As you can see, one of the main root causes is the “lack of green spaces.” It would be amazing if plants could grow on walls. Well, what if they could? Initially, we thought about having plants grow directly on walls, but we quickly realized this wouldn’t work for people who rent their homes. That’s how the idea of extra-mountable facades was born. This became the core feature of our project phase and the main module of our final product. However, we understood that simply having plants on facades wouldn’t make a home “smart.” We needed integrated systems and technologies to ensure it blended seamlessly with modern life.

So, how do you make plants smart? By watering them automatically without using additional electricity. By incorporating optional modules for solar panels and water collection systems, we could create a fully self-sustaining system.

In our opinion, the best way for users to interact with this system was through software that displays metrics, allows individual modules to be activated or deactivated, and provides an estimate of how much energy and resources have been saved thanks to the installed modules.
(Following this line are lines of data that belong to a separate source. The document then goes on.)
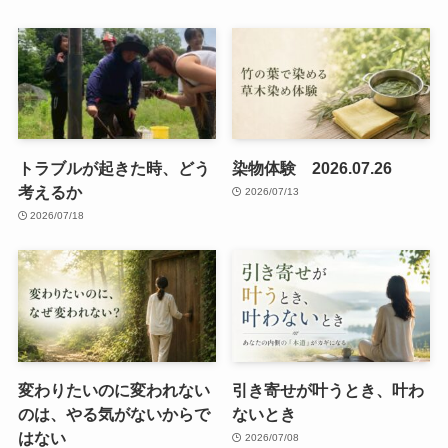
トラブルが起きた時、どう
染物体験 2026.07.26
考えるか
2026/07/13
2026/07/18
変わりたいのに変われない
引き寄せが叶うとき、叶わ
のは、やる気がないからで
ないとき
はない
2026/07/08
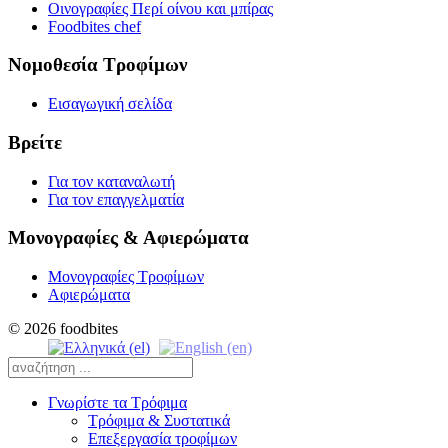
Οινογραφίες Περί οίνου και μπίρας
Foodbites chef
Νομοθεσία Τροφίμων
Εισαγωγική σελίδα
Βρείτε
Για τον καταναλωτή
Για τον επαγγελματία
Μονογραφίες & Αφιερώματα
Μονογραφίες Τροφίμων
Αφιερώματα
© 2026 foodbites
Γνωρίστε τα Τρόφιμα
Τρόφιμα & Συστατικά
Επεξεργασία τροφίμων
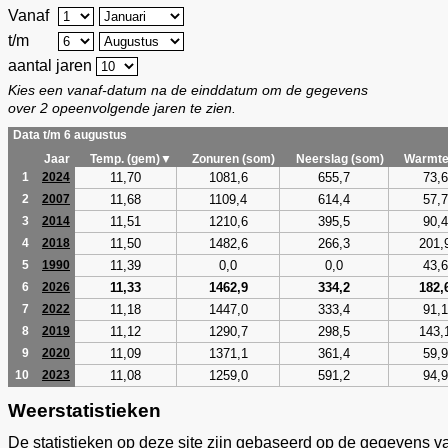
Vanaf
t/m
aantal jaren
Kies een vanaf-datum na de einddatum om de gegevens
over 2 opeenvolgende jaren te zien.
Data t/m 6 augustus
Jaar
Temp. (gem)▼
Zonuren (som)
Neerslag (som)
Warmte
11,70
1081,6
655,7
73,6
1
2024
11,68
1109,4
614,4
57,7
2
2007
11,51
1210,6
395,5
90,4
3
2014
11,50
1482,6
266,3
201,
4
2018
11,39
0,0
0,0
43,6
5
1990
11,33
1462,9
334,2
182,
6
2026
11,18
1447,0
333,4
91,1
7
2022
11,12
1290,7
298,5
143,
8
2019
11,09
1371,1
361,4
59,9
9
2020
11,08
1259,0
591,2
94,9
10
2023
Weerstatistieken
De statistieken op deze site zijn gebaseerd op de gegevens v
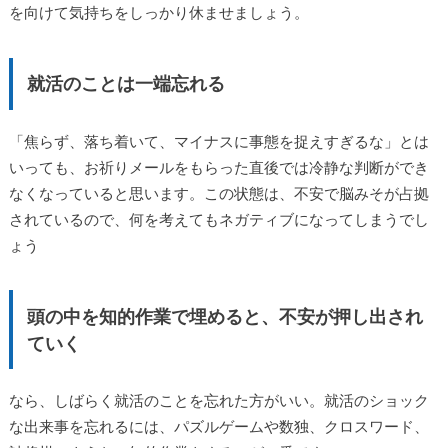
を向けて気持ちをしっかり休ませましょう。
就活のことは一端忘れる
「焦らず、落ち着いて、マイナスに事態を捉えすぎるな」とは
いっても、お祈りメールをもらった直後では冷静な判断ができ
なくなっていると思います。この状態は、不安で脳みそが占拠
されているので、何を考えてもネガティブになってしまうでし
ょう
頭の中を知的作業で埋めると、不安が押し出され
ていく
なら、しばらく就活のことを忘れた方がいい。就活のショック
な出来事を忘れるには、パズルゲームや数独、クロスワード、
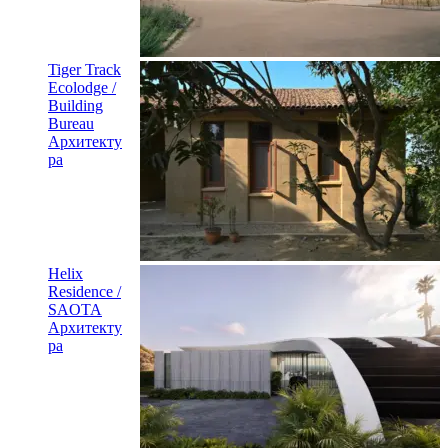
Tiger Track
Ecolodge /
Building
Bureau
Архитекту
ра
Helix
Residence /
SAOTA
Архитекту
ра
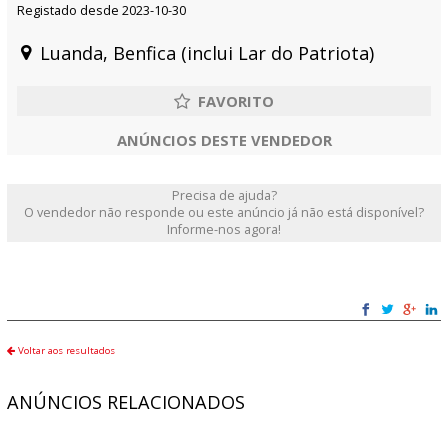
Registado desde 2023-10-30
Luanda, Benfica (inclui Lar do Patriota)
ANÚNCIOS DESTE VENDEDOR
Precisa de ajuda?
O vendedor não responde ou este anúncio já não está disponível?
Informe-nos agora!
Voltar aos resultados
ANÚNCIOS RELACIONADOS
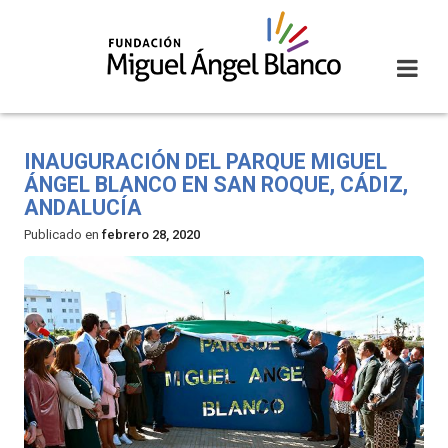
Skip
to
content
INAUGURACIÓN DEL PARQUE MIGUEL
ÁNGEL BLANCO EN SAN ROQUE, CÁDIZ,
ANDALUCÍA
Publicado en
febrero 28, 2020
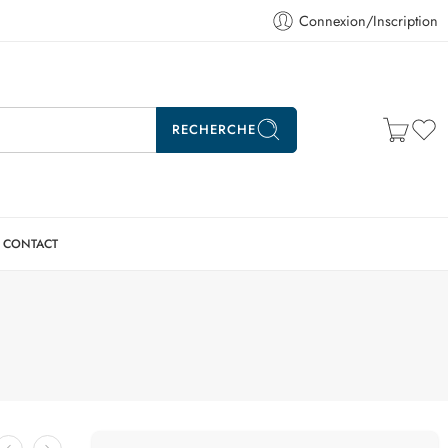
Connexion/Inscription
RECHERCHE
CONTACT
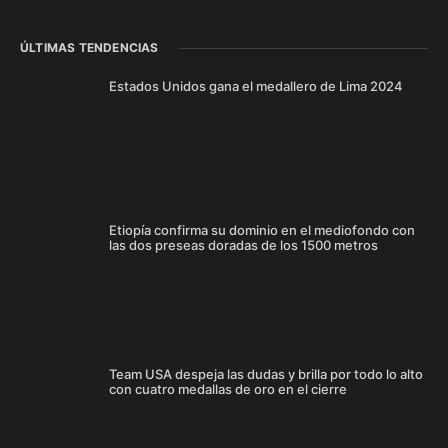
ÚLTIMAS TENDENCIAS
Estados Unidos gana el medallero de Lima 2024
Etiopía confirma su dominio en el mediofondo con
las dos preseas doradas de los 1500 metros
Team USA despeja las dudas y brilla por todo lo alto
con cuatro medallas de oro en el cierre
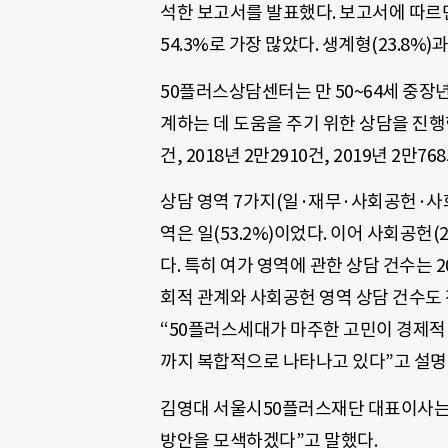
석한 보고서를 발표했다. 보고서에 따
54.3%로 가장 많았다. 생계형(23.8%)과
50플러스상담센터는 만 50~64세 중
계하는 데 도움을 주기 위한 상담을 진행한다.
건, 2018년 2만2910건, 2019년 2만
상담 영역 7가지(일·재무·사회공헌·사회
역은 일(53.2%)이었다. 이어 사회공헌(20
다. 특히 여가 영역에 관한 상담 건수는 20
회적 관계와 사회공헌 영역 상담 건수도 전
“50플러스세대가 마주한 고민이 경제적
까지 복합적으로 나타나고 있다”고 설명
김영대 서울시50플러스재단 대표이사는 
방안을 모색하겠다”고 말했다.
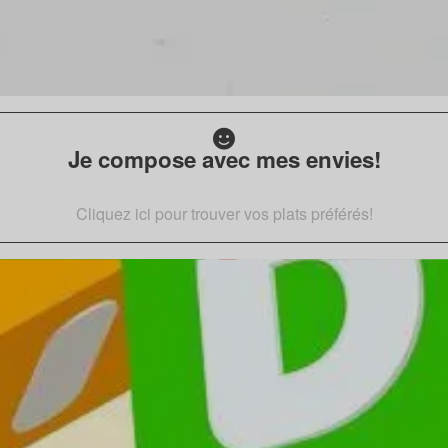
Je compose avec mes envies!
Cliquez ici pour trouver vos plats préférés!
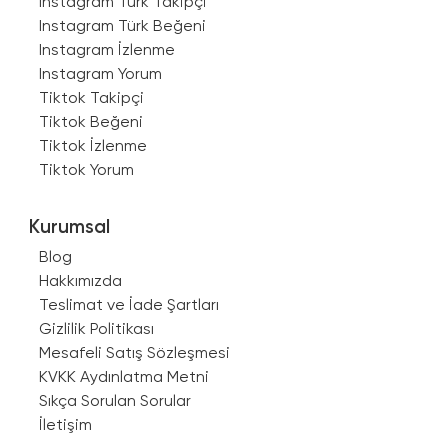
Instagram Türk Takipçi
Instagram Türk Beğeni
Instagram İzlenme
Instagram Yorum
Tiktok Takipçi
Tiktok Beğeni
Tiktok İzlenme
Tiktok Yorum
Kurumsal
Blog
Hakkımızda
Teslimat ve İade Şartları
Gizlilik Politikası
Mesafeli Satış Sözleşmesi
KVKK Aydınlatma Metni
Sıkça Sorulan Sorular
İletişim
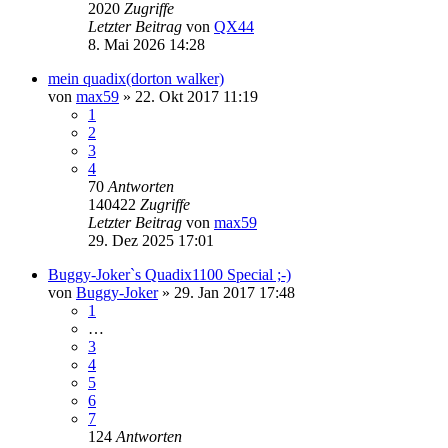
2020
Zugriffe
Letzter Beitrag
von
QX44
8. Mai 2026 14:28
mein quadix(dorton walker)
von
max59
»
22. Okt 2017 11:19
1
2
3
4
70
Antworten
140422
Zugriffe
Letzter Beitrag
von
max59
29. Dez 2025 17:01
Buggy-Joker`s Quadix1100 Special ;-)
von
Buggy-Joker
»
29. Jan 2017 17:48
1
…
3
4
5
6
7
124
Antworten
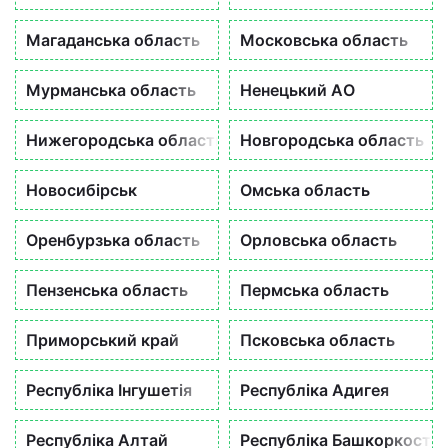
Магаданська область
Московська область
Мурманська область
Ненецький АO
Нижегородська область
Новгородська область
Новосибірськ
Омська область
Оренбурзька область
Орловська область
Пензенська область
Пермська область
Приморський край
Псковська область
Республіка Інгушетія
Республіка Адигея
Республіка Алтай
Республіка Башкоркоста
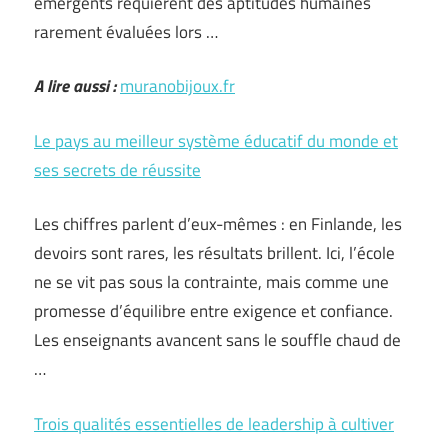
émergents requièrent des aptitudes humaines
rarement évaluées lors …
A lire aussi :
muranobijoux.fr
Le pays au meilleur système éducatif du monde et
ses secrets de réussite
Les chiffres parlent d’eux-mêmes : en Finlande, les
devoirs sont rares, les résultats brillent. Ici, l’école
ne se vit pas sous la contrainte, mais comme une
promesse d’équilibre entre exigence et confiance.
Les enseignants avancent sans le souffle chaud de
…
Trois qualités essentielles de leadership à cultiver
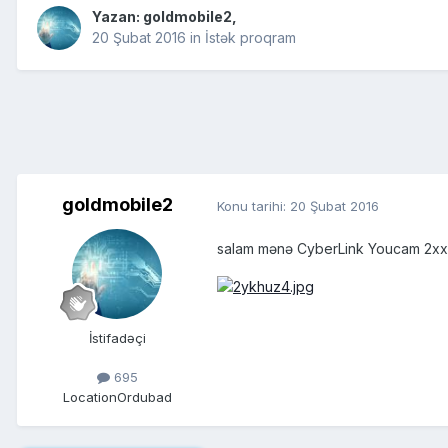
Yazan:
goldmobile2
,
20 Şubat 2016
in
İstək proqram
goldmobile2
Konu tarihi:
20 Şubat 2016
salam mənə CyberLink Youcam 2xx və
İstifadəçi
695
Location
Ordubad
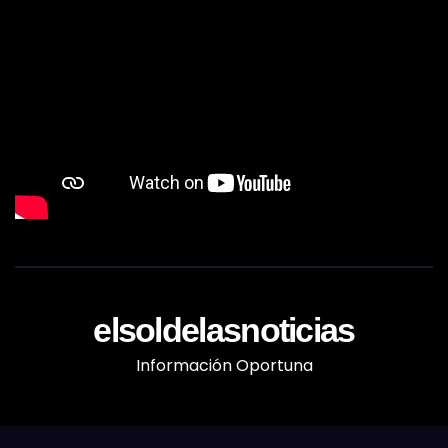
elsoldelasnoticias
Información Oportuna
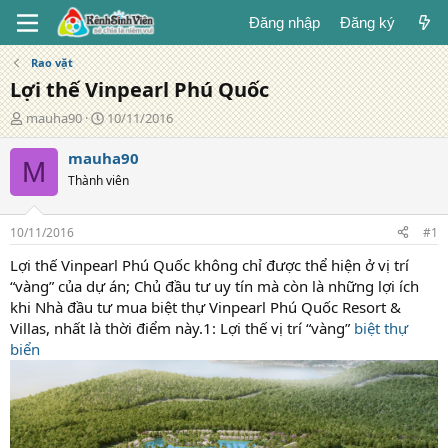
Đăng nhập
Đăng ký
Rao vặt
Lợi thế Vinpearl Phú Quốc
T
N
mauha90
10/11/2016
á
g
c
à
mauha90
M
g
y
Thành viên
i
đ
ả
ă
n
10/11/2016
#1
g
Lợi thế Vinpearl Phú Quốc không chỉ được thể hiện ở vị trí
“vàng” của dự án; Chủ đầu tư uy tín mà còn là những lợi ích
khi Nhà đầu tư mua biệt thự Vinpearl Phú Quốc Resort &
Villas, nhất là thời điểm này.1: Lợi thế vị trí “vàng”
biệt thự
biển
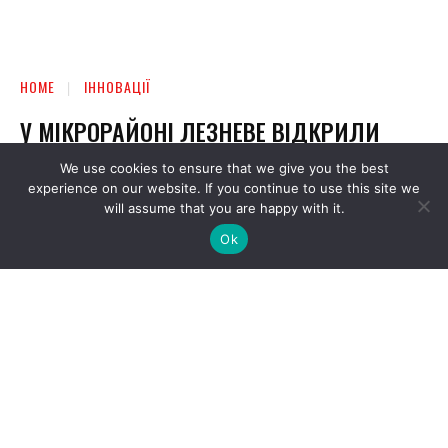
We use cookies to ensure that we give you the best
experience on our website. If you continue to use this site we
will assume that you are happy with it.
Ok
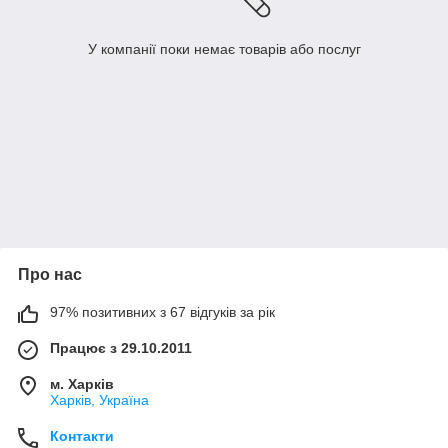
У компанії поки немає товарів або послуг
Про нас
97% позитивних з 67 відгуків за рік
Працює з 29.10.2011
м. Харків
Харків, Україна
Контакти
Looking to the future, many new features could be integrated into the system, naturally evolving it into a product capable of managing and monitoring various aspects of modern life. There’s even potential for collaborations with third-party developers, where our software solution could serve as a hub for different modules and plugins to be built around it—similar to how modern computer hardware ecosystems work.

The Prototype

For our prototype, we developed a dashboard as the core software solution. It displays the most important metrics for each individual module, as well as the weather forecast for the upcoming week. The dashboard shows the water level in the collection tanks and tracks how much water has already been used. One of the key metrics is the predicted water usage, which helps the client determine whether additional water will need to be purchased.

Similarly, metrics for the solar panels provide the client with an estimate of how self-sustaining their home is based on current weather conditions. The client can also monitor their progress throughout the year and see how much money has been saved by implementing the modules.